With cheap drones appearing to be critical to the future of warfare, is there a chance that the US will develop a domestic drone industry that rivals China's, or has that ship sailed?
There's plenty of military drones companies, the US military has the budget for them. But now I'm wondering, who would win, 1,000 military drones or 1,000,000 consumer DJI ones?
"Quantity has a quality of its own". Consumer DJI Drones are useless in a fight (good only for reconnaissance or maybe crashing into military drones to disrupt them), but Russia is showing that drones can be made on the cheap (e.g. there was footage of a drone of theirs using a plastic soda bottle as the fuel reservoir) and still be disruptive.
DJI drones are ubiquitous on both sides in the Ukraine conflict. They have excellent cameras and long flight durations, which make them an ideal aerial observation platform. The battlefield is a very different place if you can't hide behind terrain and have to assume that if you can see the sky, then you can be seen by the enemy. These drones have drastically improved the effectiveness of conventional artillery, because you can seek out targets and get real-time reports on exactly where you shells are landing. Consumer/prosumer drones are vulnerable to jamming or being shot down, but they're also cheap enough to be essentially expendable. Ukraine are reportedly losing 10,000 drones a month, but that's a bargain for what they achieve on the battlefield.
DJI drones fitted with grenade-dropping mechanisms have been used extensively and still see some use, but DIY FPV drones are now the preferred offensive weapon, used in a kamikaze role as a kind of cheap guided missile. They're cheaper, faster and more agile than the DJI drones. A good FPV pilot can hit the weak spots on a moving tank, or fly through a narrow opening to hit troops sheltering in a bunker. They're invariably used with DJI drones in hunter-killer teams, with a DJI drone acting as a spotter for an FPV pilot.
The sound of a DJI drone is known to everyone on the front line and it means exactly one thing - that you need to find hard cover now. If you can hear it, then chances are that it has spotted you, the pilot has passed on your coordinates and a kamikaze drone or an artillery shell is already flying towards you. If you ignore it or take pot shots at it, then you're gambling with your life.
UKR also has limited access to latest PRC drones, DJI T60 is $8000 consumer agriculture drone with 60kg payload and AESA radar. That's enough to start swarming and engaging almost any ground vehicles.
Getting signal through a hostile radio environment comes to mind. But as it stands now it looks like this might be a field were a hundred "macguyvers on typewriters" adapting consumer drones are more effective than a Shakespeare trapped in the bowels of the military industrial complex.
Even basic consumer drones use frequency hopping and have relatively complex signal integrity logic - necessary even for using ‘free’ frequencies like 2.4 and 5.4 ghz in typical urban environments. And they’re pretty good, frankly.
"Frequency hopping" does nothing when your adversary can blow out the entire 2.4 and 5.4GHz bands, even before getting into sophisticated radio-specific attacks.

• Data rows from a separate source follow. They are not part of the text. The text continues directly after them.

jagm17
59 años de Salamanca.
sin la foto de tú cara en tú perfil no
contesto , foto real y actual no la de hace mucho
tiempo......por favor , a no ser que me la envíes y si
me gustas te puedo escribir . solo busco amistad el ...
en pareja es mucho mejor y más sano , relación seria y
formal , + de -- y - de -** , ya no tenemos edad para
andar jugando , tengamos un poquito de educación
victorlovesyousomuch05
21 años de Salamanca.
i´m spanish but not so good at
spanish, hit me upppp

Urban radio environments are crowded, not actively hostile.
And yet, plenty of field success right now with consumer (even basic amateur level) drones.
The issue with high energy jamming (broad frequency band denial) is it makes your jammer a super tempting (and easy) target for a HARM or equivalent, and consumes quite a bit of power. If someone is actively denying such a wide frequency band, any high school level electronics student can design a pretty effective seeker.
And the whole 'radio power drops off as a cube of the distance' thing means the equipment needs to be pretty close to operations, so it's going to get attacked pretty often.
The noise level in a typical urban environment from wifi is already pretty terrible, 'hostile' or not. Way more terrible than a typical remote environment, which is where these drones are being used, unless there are active countermeasures pretty close.
Counter measures, counter-counter measures, etc. But I'm not seeing much mention of effective jamming happening in-theatre right now.
They do. In fact they graduated from simply dropping grenades on soldiers and IFVs to suicide roles taking out actual tanks. I'm not sure actual DJIs are being used in suicide missions or custom, still inexpensive, drones.
The video footage of suicide drones you can find on r/combatfootage is nearly always from custom drones, the giveaway is the analog video transmission. As the poster before said, DJI drones are only used for reconnaisance (for example DJI Matrice), where high-quality digital video transmission (and thermal image cameras) are very useful.
There's a coalition to supply Ukraine with a million drones (although that figure might be exaggerated) I'm guessing they'll be slightly cheaper than the Black Hornet ($100K+)
In what volume of space? You don't want them to be packed densely enough that the enemy can fire a buckshot in a random direction and shoot down two dozen drones.
> Next thing will be assassinating people with their own phone by causing it to blow up next to their head
I don't know if this was an intentional reference or not, but that has definitely already been done (with a rigged phone). Plus the widespread use of phone position data for targeting.
> the problem is that "we" still think killing each other is some sort of solution
The problem is that violence works against everything except more violence.